▶ _Aim of the exercise_
Across the following data, state how many lines include the word "ankle". Provide the number alone.

▶ _Dataset entries_
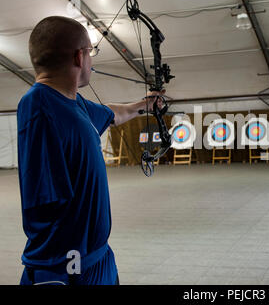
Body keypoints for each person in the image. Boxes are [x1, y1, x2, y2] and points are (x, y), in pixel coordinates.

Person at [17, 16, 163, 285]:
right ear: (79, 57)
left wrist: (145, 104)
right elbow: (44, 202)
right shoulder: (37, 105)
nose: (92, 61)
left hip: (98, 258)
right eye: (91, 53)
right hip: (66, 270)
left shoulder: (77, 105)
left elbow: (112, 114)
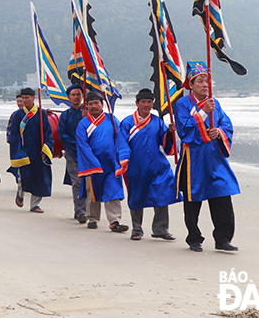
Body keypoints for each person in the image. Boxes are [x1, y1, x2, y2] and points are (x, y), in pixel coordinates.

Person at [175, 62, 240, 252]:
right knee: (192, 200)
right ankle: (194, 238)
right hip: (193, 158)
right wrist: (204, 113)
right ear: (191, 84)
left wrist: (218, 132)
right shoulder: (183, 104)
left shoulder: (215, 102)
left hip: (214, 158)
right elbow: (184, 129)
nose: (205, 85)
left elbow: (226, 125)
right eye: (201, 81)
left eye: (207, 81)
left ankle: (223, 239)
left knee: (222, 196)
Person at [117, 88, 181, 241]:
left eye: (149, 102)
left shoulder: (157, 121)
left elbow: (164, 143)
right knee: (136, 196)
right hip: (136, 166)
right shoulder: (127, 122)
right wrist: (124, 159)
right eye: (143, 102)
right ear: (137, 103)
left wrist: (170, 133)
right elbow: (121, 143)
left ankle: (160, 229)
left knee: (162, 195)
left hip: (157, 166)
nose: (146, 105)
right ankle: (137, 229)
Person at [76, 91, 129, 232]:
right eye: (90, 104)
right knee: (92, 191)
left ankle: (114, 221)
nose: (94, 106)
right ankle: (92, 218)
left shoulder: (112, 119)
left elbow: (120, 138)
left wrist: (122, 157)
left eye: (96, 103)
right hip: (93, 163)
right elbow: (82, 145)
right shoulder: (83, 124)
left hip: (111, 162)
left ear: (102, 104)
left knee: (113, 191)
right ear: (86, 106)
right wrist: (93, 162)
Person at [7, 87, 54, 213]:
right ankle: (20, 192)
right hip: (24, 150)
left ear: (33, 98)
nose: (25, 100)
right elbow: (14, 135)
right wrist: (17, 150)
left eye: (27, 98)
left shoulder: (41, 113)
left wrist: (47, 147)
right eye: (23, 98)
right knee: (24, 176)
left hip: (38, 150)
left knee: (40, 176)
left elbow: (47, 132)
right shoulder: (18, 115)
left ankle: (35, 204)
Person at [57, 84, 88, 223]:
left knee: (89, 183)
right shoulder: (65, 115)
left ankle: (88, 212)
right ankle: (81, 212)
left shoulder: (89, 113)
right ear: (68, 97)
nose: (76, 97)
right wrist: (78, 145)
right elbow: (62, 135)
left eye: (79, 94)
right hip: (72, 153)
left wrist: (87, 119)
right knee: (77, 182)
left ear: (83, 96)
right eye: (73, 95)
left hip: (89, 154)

▶ _Your response_
10